Very good for what it is, a comic book fantasy based on real events. Zack Snyder's adaptation of Frank Miller's graphic novel 300 turned out to be an unexpected box office hit and was swarmed in controversy from the time it hit theatres. Obvious comparisons can be drawn to Robert Rodriguez's Sin City, also an adaptation of a Frank Miller comic book. Actors were shot in front of a blue screen for sixty days and backgrounds were CGI'ed in during a year of post-production to create a very dark and brooding atmosphere. Male characters are overly muscled in the comic book tradition and what few female characters there are are beautifully curved and scantily clad. Tough hard-boiled characters live and die by a dark philosophical code in the face of unspeakable evil.

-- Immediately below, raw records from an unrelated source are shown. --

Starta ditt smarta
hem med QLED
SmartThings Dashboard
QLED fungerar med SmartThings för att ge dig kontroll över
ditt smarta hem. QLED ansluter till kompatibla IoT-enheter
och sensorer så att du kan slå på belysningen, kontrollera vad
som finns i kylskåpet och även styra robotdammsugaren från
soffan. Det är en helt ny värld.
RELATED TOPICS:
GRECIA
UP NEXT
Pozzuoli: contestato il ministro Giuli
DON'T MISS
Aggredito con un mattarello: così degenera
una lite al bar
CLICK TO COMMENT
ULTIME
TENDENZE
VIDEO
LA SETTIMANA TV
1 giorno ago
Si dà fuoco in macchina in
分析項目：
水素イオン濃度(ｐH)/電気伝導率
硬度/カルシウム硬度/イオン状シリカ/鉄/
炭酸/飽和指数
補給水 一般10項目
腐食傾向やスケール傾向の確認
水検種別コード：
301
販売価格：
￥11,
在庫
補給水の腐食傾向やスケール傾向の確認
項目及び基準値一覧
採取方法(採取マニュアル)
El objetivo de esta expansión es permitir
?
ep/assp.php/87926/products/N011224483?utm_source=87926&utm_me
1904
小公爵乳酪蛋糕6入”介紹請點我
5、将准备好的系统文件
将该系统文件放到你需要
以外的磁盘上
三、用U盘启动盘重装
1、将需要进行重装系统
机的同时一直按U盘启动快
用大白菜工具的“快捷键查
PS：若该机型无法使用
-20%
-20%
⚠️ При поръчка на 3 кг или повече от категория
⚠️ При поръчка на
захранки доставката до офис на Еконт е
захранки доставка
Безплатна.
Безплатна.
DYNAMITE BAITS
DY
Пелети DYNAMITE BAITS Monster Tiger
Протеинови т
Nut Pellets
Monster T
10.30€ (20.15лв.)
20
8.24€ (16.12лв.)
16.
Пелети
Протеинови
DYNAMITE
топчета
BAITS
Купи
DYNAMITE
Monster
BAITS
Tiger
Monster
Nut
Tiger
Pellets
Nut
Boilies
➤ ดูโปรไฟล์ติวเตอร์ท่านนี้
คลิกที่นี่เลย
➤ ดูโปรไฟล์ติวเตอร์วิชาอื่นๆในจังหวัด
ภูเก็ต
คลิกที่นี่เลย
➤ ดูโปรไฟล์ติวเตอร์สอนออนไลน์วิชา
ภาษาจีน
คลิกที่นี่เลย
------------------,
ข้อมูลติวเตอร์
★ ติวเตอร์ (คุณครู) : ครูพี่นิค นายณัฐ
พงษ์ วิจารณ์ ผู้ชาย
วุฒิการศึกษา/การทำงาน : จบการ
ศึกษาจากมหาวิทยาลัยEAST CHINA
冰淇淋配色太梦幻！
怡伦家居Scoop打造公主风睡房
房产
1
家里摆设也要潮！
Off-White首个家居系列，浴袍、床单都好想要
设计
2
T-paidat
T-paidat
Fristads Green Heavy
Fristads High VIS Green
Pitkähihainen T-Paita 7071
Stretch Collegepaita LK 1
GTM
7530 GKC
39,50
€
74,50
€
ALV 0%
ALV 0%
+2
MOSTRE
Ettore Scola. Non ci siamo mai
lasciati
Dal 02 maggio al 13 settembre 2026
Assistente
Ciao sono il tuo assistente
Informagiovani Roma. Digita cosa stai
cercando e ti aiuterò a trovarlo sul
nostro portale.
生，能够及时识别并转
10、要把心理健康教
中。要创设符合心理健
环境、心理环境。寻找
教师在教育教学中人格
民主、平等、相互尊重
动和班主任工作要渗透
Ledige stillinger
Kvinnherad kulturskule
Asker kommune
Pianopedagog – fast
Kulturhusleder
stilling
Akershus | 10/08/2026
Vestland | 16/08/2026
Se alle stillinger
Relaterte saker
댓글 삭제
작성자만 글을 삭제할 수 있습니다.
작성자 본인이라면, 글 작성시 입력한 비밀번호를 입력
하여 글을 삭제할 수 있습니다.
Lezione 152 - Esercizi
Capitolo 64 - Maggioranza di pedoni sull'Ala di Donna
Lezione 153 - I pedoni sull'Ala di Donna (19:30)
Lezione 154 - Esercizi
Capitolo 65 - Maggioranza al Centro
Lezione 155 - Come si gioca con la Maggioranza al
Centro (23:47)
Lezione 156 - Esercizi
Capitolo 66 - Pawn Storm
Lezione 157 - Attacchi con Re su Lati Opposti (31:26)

The plot line of 300 is taken from the Battle of Thermopylae in 480 BC where 300 Spartan soldiers and an additional number of some thousands of other Greeks (glossed over in this movie) led by Spartan King Leonidas held off an exponentially larger army of the Persian Empire led by Emporer Xerxes for several days before finally being surrounded leaving the 300 Spartans dead to the last man. The battle galvanized the Greeks into uniting as one nation and they ultimately repelled the Persians.
The first twenty minutes or so detail the tough and disciplined upbringing made to mold Spartan boys into warriors which recalls Ridley Scott's Gladiator. Leonidas (Gerard Butler of Phantom of the Opera) is informed that Emporer Xerxes wants him to surrender without a fight by a Persian messenger. The messenger insults Leonidas's wife and is thrown into a bottomless pit. Leonidas consults an oracle who tells him Greece will be conquered or a Spartan king will die. There is nothing left to do, of course, but assemble 300 of the best Spartan warriors and fight to the death.
The action gets underway pretty quickly after that and the carnage begins. The Spartans fight in helmets, brown Speedos, cavalry boots, red capes and nothing else. The Persian army looks very much like the human mercenaries who fought on the side of Sauren's army in Peter Jackson's The Return of the King. One of the Spartans is actually David Wenham who played Faramir in the Rings movies. Blood spatters, heads are chopped off, bodies get stacked up, limbs fly, and Leonidas gives Braveheartesque speeches about honor and glory and freedom in a Scottish accent. More and more fantastic elements are introduced as the battle wears on--giant rhinos and elephants, huge trolls chained until they are released to destroy, hand grenades(?), and one particularly nasty fellow with meat cleavers for arms. Xerxes (played by Rodrigo Santoro of Lost) is around eight feet tall, wears eye shadow and mascara, is laced with chains and body jewelry, and little else, and speaks in what must have been an electronically altered voice that is both effeminate and baritone at the same time.
If the viewer is looking for historical accuracy this isn't it. Several of the speaking parts for Persians are played by Blacks, although Persia was what is now Iran and the Persian Empire never extended into Africa. Leonidas calls the Athenians "Philosophers and boy-lovers" but what really stopped the Persian advance was a sea battle fought by Athenians that sank most of the Persian navy. Quite often the 300 seems to be number around 50 in this movie, and the Persian army probably numbered around 300,000, not 2,000,000 as depicted here. The movie has been criticized by the latte liberal crowd as racist and homophobic; as well as celebrated by what is left of enthusiastic supporters of President Bush as a metaphor for the War on Terror: a few devoted REAL MEN defending white civilization against the barbaric brown-skinned horde while liberal surrender monkeys stab them in the back at home . Parallels could actually be drawn to Al Qaeda terrorists as well, with 300 depicting men raised since birth to take their own lives in a struggle against an evil foreign empire of infidels.
Presumably Frank Miller had none of these geo-political concerns on his mind when he put pen to paper and wrote an 88-page comic book about the Battle of Thermopylae. And Zack Snyder probably didn't either when he decided to put it on the big screen. The big screen is the place to really enjoy what is essentially a good rip-snorting action-filled popcorn flick in the tradition of Roland Emmerich's Independence Day. Don't think too much when watching this movie. Sit back, get comfortable, and just go with it.